Je suis à peu près dans le même cas que vous; et les ordonnances du docteur Tronchin m'ont fait plus de mal après m'avoir fait un peu de bien. Nous avons reçu de la nature, vous et moi, une mauvaise patraque qu'il faut raccommoder tous les jours. Le fond n'en vaut rien. Il n'y a d'autre parti à prendre que celui de vivre avec son ennemi qu'on porte dans soi. Il faut changer de remèdes, de régime, de nourriture; tantôt des eaux, tantôt de la casse; une semaine de lait, une semaine de riz; et puis de la viande, et puis des eaux: c'est une vie bien cruelle, mais nous y sommes réduits. Le tout est bien n'est pas fait pour nous.

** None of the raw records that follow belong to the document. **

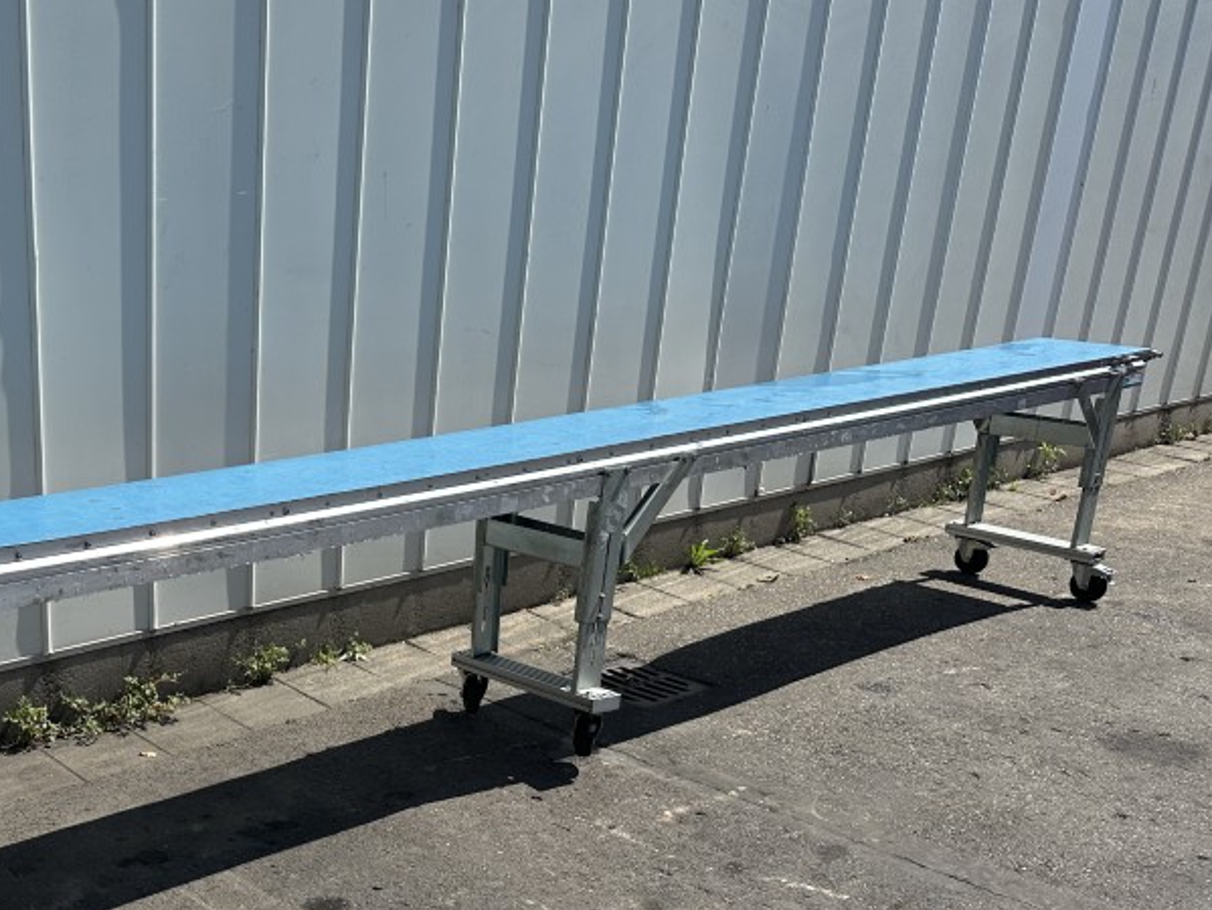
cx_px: 184
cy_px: 671
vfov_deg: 34.5
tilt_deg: -19.9
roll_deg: -0.5
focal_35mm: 41
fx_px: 1436
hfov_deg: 42.9
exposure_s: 1/3861
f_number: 1.78
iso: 80
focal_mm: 6.86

Puissiez vous être en état, ma chère nièce, de venir aux Délices ce printemps. Le voyage fait du bien à tous les malades. Vous verrez le grand Tronchin, qui parle peu, mais qui a une belle figure, et qui sait autant de médecine qu'aucun homme de son espèce. Vous boirez de l'eau du lac. Pour moi je devrais boire de l'eau du fleuve Léthé quand je songe à tous ces sermons qui paraissent sous mon nom. Je vous enverrai celui que Liebaut prêche; il sera plus correct. Vous le donnerez comme celui de Lisbonne, à tous les graves docteurs de votre connaissance.

Mandez nous ce qu'on dit à Paris de la nouvelle décoration du théâtre de madame de Pompadour. Vous savez que je m'intéresse à elle. C'est une femme qui a fait tout le bien qu'elle a pu, et qui n'a jamais fait de mal.